* _Work required_
Can you rewrite the stretch from the start of the lines through the line containing "left hip: (493, 599, -5)" so that "wrist" becomes "hand" and nothing else changes?

* _Supplied records_
○ ○ ○ ○ ○ ○ ○

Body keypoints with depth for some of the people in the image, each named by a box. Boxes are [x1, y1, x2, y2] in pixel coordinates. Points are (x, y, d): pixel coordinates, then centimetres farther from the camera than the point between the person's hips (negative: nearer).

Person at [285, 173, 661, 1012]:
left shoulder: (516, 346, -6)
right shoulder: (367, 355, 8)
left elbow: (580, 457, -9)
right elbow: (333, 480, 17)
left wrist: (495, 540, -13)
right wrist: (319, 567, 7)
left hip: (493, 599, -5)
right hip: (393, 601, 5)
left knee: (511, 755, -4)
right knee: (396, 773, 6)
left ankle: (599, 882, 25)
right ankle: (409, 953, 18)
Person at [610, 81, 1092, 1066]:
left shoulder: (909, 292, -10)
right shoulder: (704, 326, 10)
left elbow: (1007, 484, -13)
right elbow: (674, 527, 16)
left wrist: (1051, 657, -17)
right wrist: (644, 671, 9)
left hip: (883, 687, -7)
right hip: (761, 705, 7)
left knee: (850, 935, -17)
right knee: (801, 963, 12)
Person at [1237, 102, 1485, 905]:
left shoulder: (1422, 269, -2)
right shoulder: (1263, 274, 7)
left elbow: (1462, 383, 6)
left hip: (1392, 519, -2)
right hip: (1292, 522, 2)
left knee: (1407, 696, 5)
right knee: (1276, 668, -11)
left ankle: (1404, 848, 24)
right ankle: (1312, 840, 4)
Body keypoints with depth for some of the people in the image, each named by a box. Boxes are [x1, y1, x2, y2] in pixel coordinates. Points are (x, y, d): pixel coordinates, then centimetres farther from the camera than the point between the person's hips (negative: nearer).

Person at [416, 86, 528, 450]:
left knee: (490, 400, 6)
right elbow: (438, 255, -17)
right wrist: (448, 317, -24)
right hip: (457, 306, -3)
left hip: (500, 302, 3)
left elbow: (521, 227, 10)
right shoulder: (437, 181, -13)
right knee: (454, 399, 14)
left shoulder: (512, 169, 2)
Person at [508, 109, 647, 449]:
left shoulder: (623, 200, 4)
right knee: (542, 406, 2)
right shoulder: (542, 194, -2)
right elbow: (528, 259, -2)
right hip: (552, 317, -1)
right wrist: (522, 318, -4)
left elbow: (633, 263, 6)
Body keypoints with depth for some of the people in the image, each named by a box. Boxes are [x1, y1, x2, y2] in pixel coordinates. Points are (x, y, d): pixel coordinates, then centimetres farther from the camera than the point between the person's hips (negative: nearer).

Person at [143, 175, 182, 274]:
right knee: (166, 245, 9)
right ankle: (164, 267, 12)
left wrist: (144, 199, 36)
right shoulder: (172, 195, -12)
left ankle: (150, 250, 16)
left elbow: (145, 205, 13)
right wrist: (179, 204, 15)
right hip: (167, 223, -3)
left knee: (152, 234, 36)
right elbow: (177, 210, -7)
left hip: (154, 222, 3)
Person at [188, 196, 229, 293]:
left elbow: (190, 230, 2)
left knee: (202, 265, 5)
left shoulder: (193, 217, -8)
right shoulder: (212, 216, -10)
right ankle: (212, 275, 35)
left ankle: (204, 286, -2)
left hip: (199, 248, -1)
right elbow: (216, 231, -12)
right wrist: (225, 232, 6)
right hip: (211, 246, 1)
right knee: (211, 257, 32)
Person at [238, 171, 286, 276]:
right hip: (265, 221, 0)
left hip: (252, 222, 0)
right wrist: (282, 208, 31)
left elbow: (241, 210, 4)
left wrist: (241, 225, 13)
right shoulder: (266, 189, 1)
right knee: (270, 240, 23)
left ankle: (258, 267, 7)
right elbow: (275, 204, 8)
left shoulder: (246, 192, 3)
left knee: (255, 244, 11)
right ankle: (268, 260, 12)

○ ○ ○ ○ ○ ○ ○

* _Finished exercise_
Body keypoints with depth for some of the people in the image, each named by a box. Boxes are [x1, y1, x2, y2] in pixel coordinates. Points are (x, y, d): pixel coordinates, then centimetres farther from the camera than the point between the person's hips (negative: nearer).

Person at [285, 173, 661, 1012]:
left shoulder: (516, 346, -6)
right shoulder: (367, 355, 8)
left elbow: (580, 457, -9)
right elbow: (333, 480, 17)
left hand: (495, 540, -13)
right hand: (319, 567, 7)
left hip: (493, 599, -5)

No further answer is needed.